- Given information:
==*==

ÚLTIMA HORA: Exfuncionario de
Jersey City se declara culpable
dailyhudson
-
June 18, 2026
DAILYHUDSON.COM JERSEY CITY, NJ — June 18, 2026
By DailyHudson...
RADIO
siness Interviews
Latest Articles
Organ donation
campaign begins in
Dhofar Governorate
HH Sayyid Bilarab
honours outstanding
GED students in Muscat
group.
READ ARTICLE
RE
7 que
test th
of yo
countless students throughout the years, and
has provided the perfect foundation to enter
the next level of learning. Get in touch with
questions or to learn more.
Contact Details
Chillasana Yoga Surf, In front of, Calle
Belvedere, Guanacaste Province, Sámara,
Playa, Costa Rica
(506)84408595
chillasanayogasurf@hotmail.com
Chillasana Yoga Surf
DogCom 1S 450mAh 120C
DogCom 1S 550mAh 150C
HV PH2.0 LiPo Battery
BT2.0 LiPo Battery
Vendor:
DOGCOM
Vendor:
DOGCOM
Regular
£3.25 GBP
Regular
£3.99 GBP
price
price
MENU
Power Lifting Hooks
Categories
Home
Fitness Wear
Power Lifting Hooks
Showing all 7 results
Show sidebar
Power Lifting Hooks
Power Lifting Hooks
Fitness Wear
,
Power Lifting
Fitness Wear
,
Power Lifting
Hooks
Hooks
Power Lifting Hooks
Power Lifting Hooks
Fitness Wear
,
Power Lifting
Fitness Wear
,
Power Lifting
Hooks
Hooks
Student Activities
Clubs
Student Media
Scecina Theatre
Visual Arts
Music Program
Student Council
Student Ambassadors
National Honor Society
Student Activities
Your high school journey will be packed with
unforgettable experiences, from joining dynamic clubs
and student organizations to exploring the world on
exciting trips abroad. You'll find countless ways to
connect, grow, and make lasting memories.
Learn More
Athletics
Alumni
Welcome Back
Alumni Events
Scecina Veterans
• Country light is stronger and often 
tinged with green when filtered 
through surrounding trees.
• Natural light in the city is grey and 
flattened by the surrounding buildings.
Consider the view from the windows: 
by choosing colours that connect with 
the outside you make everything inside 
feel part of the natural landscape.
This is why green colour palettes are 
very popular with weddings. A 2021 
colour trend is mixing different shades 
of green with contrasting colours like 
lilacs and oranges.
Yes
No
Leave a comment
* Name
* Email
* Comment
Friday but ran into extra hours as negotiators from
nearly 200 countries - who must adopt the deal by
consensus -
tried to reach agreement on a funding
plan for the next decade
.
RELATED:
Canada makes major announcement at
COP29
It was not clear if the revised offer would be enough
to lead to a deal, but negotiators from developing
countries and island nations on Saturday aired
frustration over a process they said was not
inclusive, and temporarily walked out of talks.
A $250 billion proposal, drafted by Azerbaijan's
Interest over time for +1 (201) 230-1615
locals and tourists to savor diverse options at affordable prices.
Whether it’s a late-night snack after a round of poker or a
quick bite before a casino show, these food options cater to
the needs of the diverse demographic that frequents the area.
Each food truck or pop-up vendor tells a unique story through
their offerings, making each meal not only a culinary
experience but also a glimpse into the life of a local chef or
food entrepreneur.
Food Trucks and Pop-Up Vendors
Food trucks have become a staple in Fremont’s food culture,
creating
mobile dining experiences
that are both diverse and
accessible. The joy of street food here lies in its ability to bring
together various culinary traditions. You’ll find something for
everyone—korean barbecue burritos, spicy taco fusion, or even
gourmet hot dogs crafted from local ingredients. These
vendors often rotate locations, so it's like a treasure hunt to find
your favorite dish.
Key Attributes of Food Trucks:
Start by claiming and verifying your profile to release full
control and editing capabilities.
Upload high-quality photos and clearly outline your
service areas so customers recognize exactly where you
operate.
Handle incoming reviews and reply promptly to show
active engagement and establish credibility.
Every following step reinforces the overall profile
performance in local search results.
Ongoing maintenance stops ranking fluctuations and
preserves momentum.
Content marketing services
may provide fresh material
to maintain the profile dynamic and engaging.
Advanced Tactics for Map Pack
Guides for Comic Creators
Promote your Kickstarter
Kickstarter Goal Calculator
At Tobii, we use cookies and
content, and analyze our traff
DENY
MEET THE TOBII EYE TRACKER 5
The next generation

==*==

- How to complete this task: The data above should be returned exactly as written.

- Answer to this task:
ÚLTIMA HORA: Exfuncionario de
Jersey City se declara culpable
dailyhudson
-
June 18, 2026
DAILYHUDSON.COM JERSEY CITY, NJ — June 18, 2026
By DailyHudson...
RADIO
siness Interviews
Latest Articles
Organ donation
campaign begins in
Dhofar Governorate
HH Sayyid Bilarab
honours outstanding
GED students in Muscat
group.
READ ARTICLE
RE
7 que
test th
of yo
countless students throughout the years, and
has provided the perfect foundation to enter
the next level of learning. Get in touch with
questions or to learn more.
Contact Details
Chillasana Yoga Surf, In front of, Calle
Belvedere, Guanacaste Province, Sámara,
Playa, Costa Rica
(506)84408595
chillasanayogasurf@hotmail.com
Chillasana Yoga Surf
DogCom 1S 450mAh 120C
DogCom 1S 550mAh 150C
HV PH2.0 LiPo Battery
BT2.0 LiPo Battery
Vendor:
DOGCOM
Vendor:
DOGCOM
Regular
£3.25 GBP
Regular
£3.99 GBP
price
price
MENU
Power Lifting Hooks
Categories
Home
Fitness Wear
Power Lifting Hooks
Showing all 7 results
Show sidebar
Power Lifting Hooks
Power Lifting Hooks
Fitness Wear
,
Power Lifting
Fitness Wear
,
Power Lifting
Hooks
Hooks
Power Lifting Hooks
Power Lifting Hooks
Fitness Wear
,
Power Lifting
Fitness Wear
,
Power Lifting
Hooks
Hooks
Student Activities
Clubs
Student Media
Scecina Theatre
Visual Arts
Music Program
Student Council
Student Ambassadors
National Honor Society
Student Activities
Your high school journey will be packed with
unforgettable experiences, from joining dynamic clubs
and student organizations to exploring the world on
exciting trips abroad. You'll find countless ways to
connect, grow, and make lasting memories.
Learn More
Athletics
Alumni
Welcome Back
Alumni Events
Scecina Veterans
• Country light is stronger and often 
tinged with green when filtered 
through surrounding trees.
• Natural light in the city is grey and 
flattened by the surrounding buildings.
Consider the view from the windows: 
by choosing colours that connect with 
the outside you make everything inside 
feel part of the natural landscape.
This is why green colour palettes are 
very popular with weddings. A 2021 
colour trend is mixing different shades 
of green with contrasting colours like 
lilacs and oranges.
Yes
No
Leave a comment
* Name
* Email
* Comment
Friday but ran into extra hours as negotiators from
nearly 200 countries - who must adopt the deal by
consensus -
tried to reach agreement on a funding
plan for the next decade
.
RELATED:
Canada makes major announcement at
COP29
It was not clear if the revised offer would be enough
to lead to a deal, but negotiators from developing
countries and island nations on Saturday aired
frustration over a process they said was not
inclusive, and temporarily walked out of talks.
A $250 billion proposal, drafted by Azerbaijan's
Interest over time for +1 (201) 230-1615
locals and tourists to savor diverse options at affordable prices.
Whether it’s a late-night snack after a round of poker or a
quick bite before a casino show, these food options cater to
the needs of the diverse demographic that frequents the area.
Each food truck or pop-up vendor tells a unique story through
their offerings, making each meal not only a culinary
experience but also a glimpse into the life of a local chef or
food entrepreneur.
Food Trucks and Pop-Up Vendors
Food trucks have become a staple in Fremont’s food culture,
creating
mobile dining experiences
that are both diverse and
accessible. The joy of street food here lies in its ability to bring
together various culinary traditions. You’ll find something for
everyone—korean barbecue burritos, spicy taco fusion, or even
gourmet hot dogs crafted from local ingredients. These
vendors often rotate locations, so it's like a treasure hunt to find
your favorite dish.
Key Attributes of Food Trucks:
Start by claiming and verifying your profile to release full
control and editing capabilities.
Upload high-quality photos and clearly outline your
service areas so customers recognize exactly where you
operate.
Handle incoming reviews and reply promptly to show
active engagement and establish credibility.
Every following step reinforces the overall profile
performance in local search results.
Ongoing maintenance stops ranking fluctuations and
preserves momentum.
Content marketing services
may provide fresh material
to maintain the profile dynamic and engaging.
Advanced Tactics for Map Pack
Guides for Comic Creators
Promote your Kickstarter
Kickstarter Goal Calculator
At Tobii, we use cookies and
content, and analyze our traff
DENY
MEET THE TOBII EYE TRACKER 5
The next generation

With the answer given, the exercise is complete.